As the above image shows, the core business, Chinese e-commerce grew revenue by 42%. The number of buyers that visit Alibaba's sites is rather mind numbing. Over the last 12 months they grew their Annual Active Buys base 9% to 443 million people. A large chunk of buyers are accessing the sites via mobile, with Alibaba Group recording that 80% of their Chinese sales come from mobile devices.
As fast as their core retail division is growing, their non-core assets are growing faster. The cloud division grew by 115% YoY but is still only 3% of the entire groups revenue. What is impressive is the number of users of their cloud operation with user numbers growing by 114 000 users in 3 months to 765 000 users. Despite all the growth the division is still loss making.
Their biggest non-core operation is Digital Media & Entertainment Segment, which grew revenue by 273%. The growth in revenue didn't translate into higher profits, the division made bigger losses for the quarter.

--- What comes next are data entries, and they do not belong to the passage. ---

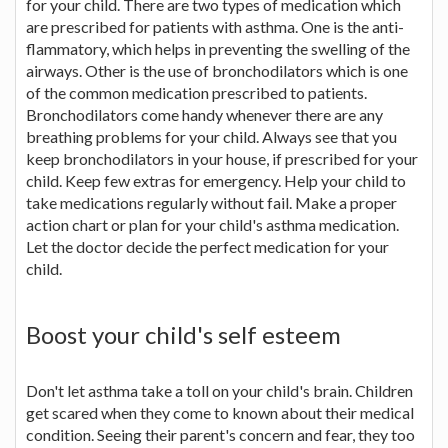
for your child. There are two types of medication which
are prescribed for patients with asthma. One is the anti-
flammatory, which helps in preventing the swelling of the
airways. Other is the use of bronchodilators which is one
of the common medication prescribed to patients.
Bronchodilators come handy whenever there are any
breathing problems for your child. Always see that you
keep bronchodilators in your house, if prescribed for your
child. Keep few extras for emergency. Help your child to
take medications regularly without fail. Make a proper
action chart or plan for your child's asthma medication.
Let the doctor decide the perfect medication for your
child.
Boost your child's self esteem
Don't let asthma take a toll on your child's brain. Children
get scared when they come to known about their medical
condition. Seeing their parent's concern and fear, they too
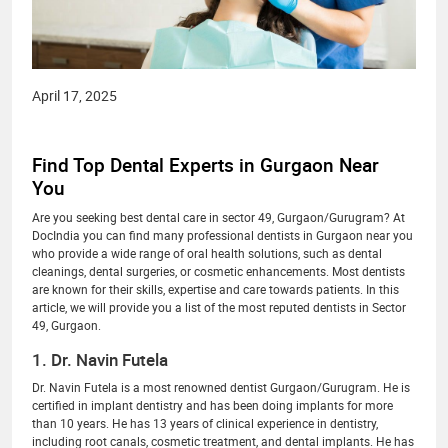
April 17, 2025
Find Top Dental Experts in Gurgaon Near
You
Are you seeking best dental care in sector 49, Gurgaon/Gurugram? At
DocIndia you can find many professional dentists in Gurgaon near you
who provide a wide range of oral health solutions, such as dental
cleanings, dental surgeries, or cosmetic enhancements. Most dentists
are known for their skills, expertise and care towards patients. In this
article, we will provide you a list of the most reputed dentists in Sector
49, Gurgaon.
1. Dr. Navin Futela
Dr. Navin Futela is a most renowned dentist Gurgaon/Gurugram. He is
certified in implant dentistry and has been doing implants for more
than 10 years. He has 13 years of clinical experience in dentistry,
including root canals, cosmetic treatment, and dental implants. He has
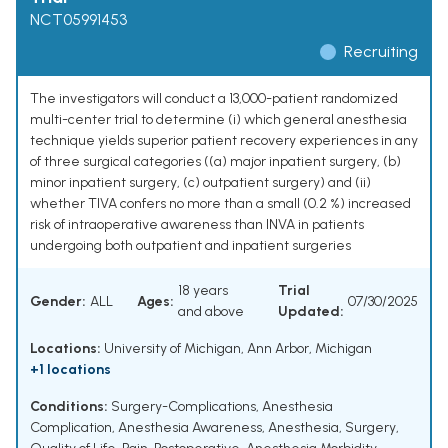
NCT05991453
Recruiting
The investigators will conduct a 13,000-patient randomized
multi-center trial to determine (i) which general anesthesia
technique yields superior patient recovery experiences in any
of three surgical categories ((a) major inpatient surgery, (b)
minor inpatient surgery, (c) outpatient surgery) and (ii)
whether TIVA confers no more than a small (0.2 %) increased
risk of intraoperative awareness than INVA in patients
undergoing both outpatient and inpatient surgeries
18 years
Trial
Gender:
ALL
Ages:
07/30/2025
and above
Updated:
Locations:
University of Michigan, Ann Arbor, Michigan
+1 locations
Conditions:
Surgery-Complications
,
Anesthesia
Complication
,
Anesthesia Awareness
,
Anesthesia
,
Surgery
,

Like other companies operating in the segment, spending on content is important. Increasing the spend now means losses upfront but the building of a base for the future.
All the top line growth means nothing if it doesn't drop down to the bottom line. Non-GAAP EPS grew by 38%, so still good growth but not in the league of 54% seen in revenue growth. Where were the increased costs? Alibaba group spent more on improving their logistics network, increased spend on content for their Digital Media & Entertainment segment and then good old share based compensation where there are now more shares in issue.
There is no doubt that e-commerce is here to stay and growth rates will continue to be double digits as internet penetration increases and as more people feel comfortable inputting their credit card details. Sales for their international retail division grew 288% but still only accounts for 4% of revenue.. As Chinese sales begin to slow the international division should carry the slack.
The concern with the company though is their complex holding structure, understanding it can be called murky at best. This structure has also resulted in a probe by the SEC which is still ongoing, SEC probes Alibaba accounting methods, shares dive.
Amazon is still our preferred company in this space, they have a better distribution network, better cloud division and better online entertainment division. The big thing that Amazon doesn't have is the big exposure to the Chinese market and for that a non-core Alibaba position in your portfolio might be worth it.